Skip to content

Repository

Giannis Daras edited this page Aug 12, 2018 · 1 revision

Repository and Project Structure

Why it is not a fork of spaCy

This repository is not a fork of spaCy. It gets synced regularly with the upstream (spacy repo), but it is not a direct fork of this repo because:

  1. It's main intension is to collect all the resources/code/data related to Natural Language Processing of Greek language with spaCy.
  2. Being an independent repo allows you for more experimentation. In this repo you can include a lot more files, try a lot more new things and approaches. If you believe that you have finally produced something that is worthy of a pull request to spaCy you can fork the spaCy branch and include there only the required changes for spaCy from this repository. For example, both pull requests to spaCy for Greek language (see here and here), started here but were opened from a different (personal) branch.

Branches

The base branch in this repo is the dev branch. That's because this repository is exactly for that: development.
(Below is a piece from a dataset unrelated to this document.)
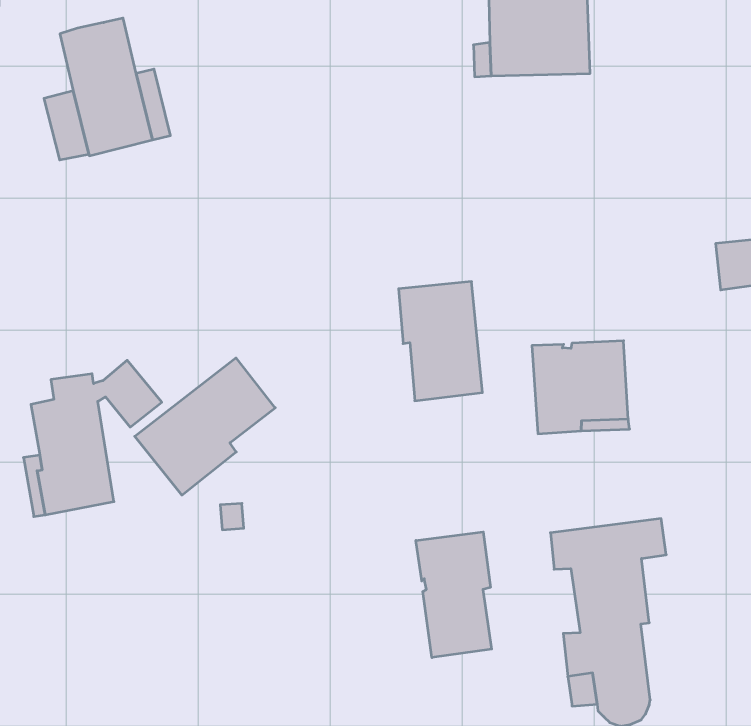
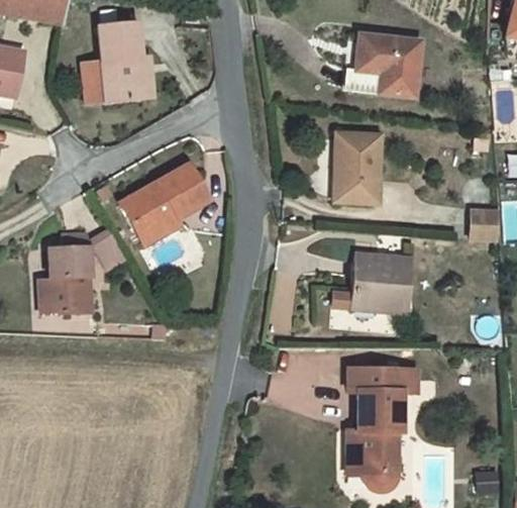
building: [399,282,482,401] -> [333,133,380,203]
building: [135,358,275,495] -> [120,166,207,243]
building: [416,532,492,658] -> none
In the dev branch you will find the following (regarding the Greek language):

  1. Everything included to spaCy latest release for Greek language or an update of it.
  2. A res folder in which you will find resources related to the Natural Language Processing of Greek language. Important note: Here you will find the modules folder which contains all the independent modules that were developed as deliverables of the Google Summer of Code Project.
  3. A training folder in which you will find all the code/data resources needed for the reproduction and the improvement of the models.
  4. A lot more files and scripts that were developed during the Google Summer of Code in order to succeed the addition of Greek language to spaCy and may help you understand better the code or add/improve a language.